→ **TO DO**:
Identify every line in the rows below that contains the word "khách" and copy each such line.

→ **PROVIDED INFORMATION**:
»»
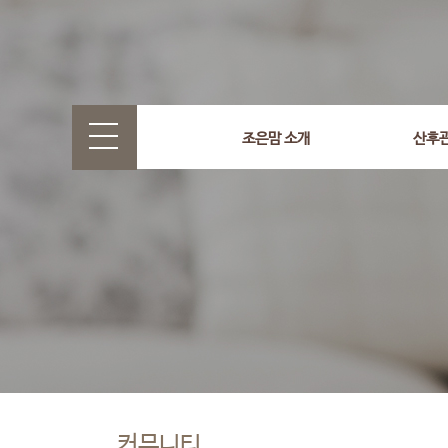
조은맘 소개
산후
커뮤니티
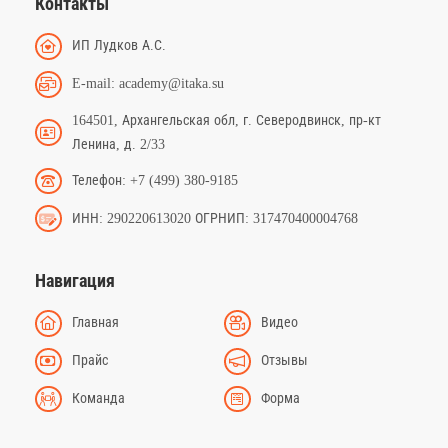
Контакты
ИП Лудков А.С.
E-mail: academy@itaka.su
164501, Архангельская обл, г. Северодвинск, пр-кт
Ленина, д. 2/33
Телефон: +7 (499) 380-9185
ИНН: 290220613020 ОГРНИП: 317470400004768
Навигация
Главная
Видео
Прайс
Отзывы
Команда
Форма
««
»»
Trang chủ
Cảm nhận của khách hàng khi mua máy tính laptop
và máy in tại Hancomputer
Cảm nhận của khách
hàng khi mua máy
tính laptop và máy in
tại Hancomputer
««
→ **ANSWER**:
Cảm nhận của khách hàng khi mua máy tính laptop
Cảm nhận của khách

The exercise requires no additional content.